[Saved entries]
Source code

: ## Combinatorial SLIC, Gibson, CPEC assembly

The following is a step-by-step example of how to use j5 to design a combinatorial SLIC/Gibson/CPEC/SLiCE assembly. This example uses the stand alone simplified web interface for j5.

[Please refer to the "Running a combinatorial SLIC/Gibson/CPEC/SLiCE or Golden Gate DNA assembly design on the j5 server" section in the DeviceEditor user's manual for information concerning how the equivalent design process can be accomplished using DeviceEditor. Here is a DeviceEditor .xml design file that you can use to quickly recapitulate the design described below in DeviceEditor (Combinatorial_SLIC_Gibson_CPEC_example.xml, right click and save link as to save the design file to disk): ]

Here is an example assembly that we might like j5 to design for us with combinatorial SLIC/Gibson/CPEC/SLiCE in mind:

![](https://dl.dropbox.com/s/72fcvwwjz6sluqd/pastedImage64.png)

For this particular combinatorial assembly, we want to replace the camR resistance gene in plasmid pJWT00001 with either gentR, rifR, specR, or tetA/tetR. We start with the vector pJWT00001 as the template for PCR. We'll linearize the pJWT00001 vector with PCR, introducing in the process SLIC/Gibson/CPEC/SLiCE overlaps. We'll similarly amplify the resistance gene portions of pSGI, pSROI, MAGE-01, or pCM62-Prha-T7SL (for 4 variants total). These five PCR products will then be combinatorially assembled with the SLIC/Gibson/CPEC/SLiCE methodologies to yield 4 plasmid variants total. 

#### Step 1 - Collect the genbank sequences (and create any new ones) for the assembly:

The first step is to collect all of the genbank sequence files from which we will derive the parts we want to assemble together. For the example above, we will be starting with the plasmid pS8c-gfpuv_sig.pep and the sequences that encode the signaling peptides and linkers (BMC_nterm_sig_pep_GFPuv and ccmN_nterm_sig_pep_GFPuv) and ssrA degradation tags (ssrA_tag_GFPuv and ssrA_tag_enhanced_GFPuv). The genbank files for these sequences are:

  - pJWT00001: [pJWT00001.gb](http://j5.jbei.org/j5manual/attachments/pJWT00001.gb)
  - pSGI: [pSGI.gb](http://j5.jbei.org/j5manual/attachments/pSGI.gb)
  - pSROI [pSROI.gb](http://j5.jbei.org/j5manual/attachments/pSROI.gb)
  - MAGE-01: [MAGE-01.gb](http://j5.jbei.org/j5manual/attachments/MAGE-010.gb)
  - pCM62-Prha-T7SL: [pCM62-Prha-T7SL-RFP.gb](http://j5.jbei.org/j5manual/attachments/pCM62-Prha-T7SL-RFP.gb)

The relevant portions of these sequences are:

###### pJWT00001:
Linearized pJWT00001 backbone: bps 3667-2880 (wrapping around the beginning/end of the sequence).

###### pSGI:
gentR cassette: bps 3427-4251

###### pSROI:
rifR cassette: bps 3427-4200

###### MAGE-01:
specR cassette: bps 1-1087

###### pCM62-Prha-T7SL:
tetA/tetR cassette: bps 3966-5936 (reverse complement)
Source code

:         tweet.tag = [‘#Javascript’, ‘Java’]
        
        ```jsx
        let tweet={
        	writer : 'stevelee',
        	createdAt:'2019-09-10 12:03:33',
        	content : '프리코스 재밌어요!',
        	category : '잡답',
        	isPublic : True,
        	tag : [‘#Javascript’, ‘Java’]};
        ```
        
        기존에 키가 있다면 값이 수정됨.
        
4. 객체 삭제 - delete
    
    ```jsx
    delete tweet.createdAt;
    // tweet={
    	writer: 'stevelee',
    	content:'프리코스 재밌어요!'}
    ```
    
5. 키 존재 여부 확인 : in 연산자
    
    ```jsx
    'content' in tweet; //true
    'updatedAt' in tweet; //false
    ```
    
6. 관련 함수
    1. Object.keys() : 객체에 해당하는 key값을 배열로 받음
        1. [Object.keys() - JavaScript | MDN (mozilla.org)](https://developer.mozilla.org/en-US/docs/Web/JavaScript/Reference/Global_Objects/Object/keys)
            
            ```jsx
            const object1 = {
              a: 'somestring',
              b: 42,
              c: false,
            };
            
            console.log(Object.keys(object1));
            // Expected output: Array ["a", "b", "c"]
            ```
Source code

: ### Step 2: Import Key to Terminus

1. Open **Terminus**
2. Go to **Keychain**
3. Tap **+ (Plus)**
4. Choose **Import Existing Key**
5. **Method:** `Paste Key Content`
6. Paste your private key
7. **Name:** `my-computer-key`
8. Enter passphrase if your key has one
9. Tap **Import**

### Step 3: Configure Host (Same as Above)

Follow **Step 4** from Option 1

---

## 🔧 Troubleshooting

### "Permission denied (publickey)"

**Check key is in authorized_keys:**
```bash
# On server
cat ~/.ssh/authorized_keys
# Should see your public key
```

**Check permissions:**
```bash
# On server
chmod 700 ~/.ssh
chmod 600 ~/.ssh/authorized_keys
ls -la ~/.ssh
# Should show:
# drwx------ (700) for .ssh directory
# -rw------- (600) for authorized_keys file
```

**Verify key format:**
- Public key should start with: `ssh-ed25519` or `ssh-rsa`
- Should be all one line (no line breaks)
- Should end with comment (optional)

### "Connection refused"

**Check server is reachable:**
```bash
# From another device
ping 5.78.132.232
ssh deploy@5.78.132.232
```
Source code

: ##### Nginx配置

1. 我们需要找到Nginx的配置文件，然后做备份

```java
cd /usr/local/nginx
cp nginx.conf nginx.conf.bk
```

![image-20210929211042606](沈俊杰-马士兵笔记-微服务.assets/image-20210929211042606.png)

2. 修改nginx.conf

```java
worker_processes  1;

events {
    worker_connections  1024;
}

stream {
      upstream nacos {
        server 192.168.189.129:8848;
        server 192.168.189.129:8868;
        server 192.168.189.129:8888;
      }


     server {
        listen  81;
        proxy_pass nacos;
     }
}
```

▶ **Your instructions**:
Starting at the line above that contains "The following is", write out each line exactly until the line that contains "#### Step 1" has been written, and stop there.

▶ **Solution**:
The following is a step-by-step example of how to use j5 to design a combinatorial SLIC/Gibson/CPEC/SLiCE assembly. This example uses the stand alone simplified web interface for j5.

[Please refer to the "Running a combinatorial SLIC/Gibson/CPEC/SLiCE or Golden Gate DNA assembly design on the j5 server" section in the DeviceEditor user's manual for information concerning how the equivalent design process can be accomplished using DeviceEditor. Here is a DeviceEditor .xml design file that you can use to quickly recapitulate the design described below in DeviceEditor (Combinatorial_SLIC_Gibson_CPEC_example.xml, right click and save link as to save the design file to disk): ]

Here is an example assembly that we might like j5 to design for us with combinatorial SLIC/Gibson/CPEC/SLiCE in mind:

![](https://dl.dropbox.com/s/72fcvwwjz6sluqd/pastedImage64.png)

For this particular combinatorial assembly, we want to replace the camR resistance gene in plasmid pJWT00001 with either gentR, rifR, specR, or tetA/tetR. We start with the vector pJWT00001 as the template for PCR. We'll linearize the pJWT00001 vector with PCR, introducing in the process SLIC/Gibson/CPEC/SLiCE overlaps. We'll similarly amplify the resistance gene portions of pSGI, pSROI, MAGE-01, or pCM62-Prha-T7SL (for 4 variants total). These five PCR products will then be combinatorially assembled with the SLIC/Gibson/CPEC/SLiCE methodologies to yield 4 plasmid variants total. 

#### Step 1 - Collect the genbank sequences (and create any new ones) for the assembly:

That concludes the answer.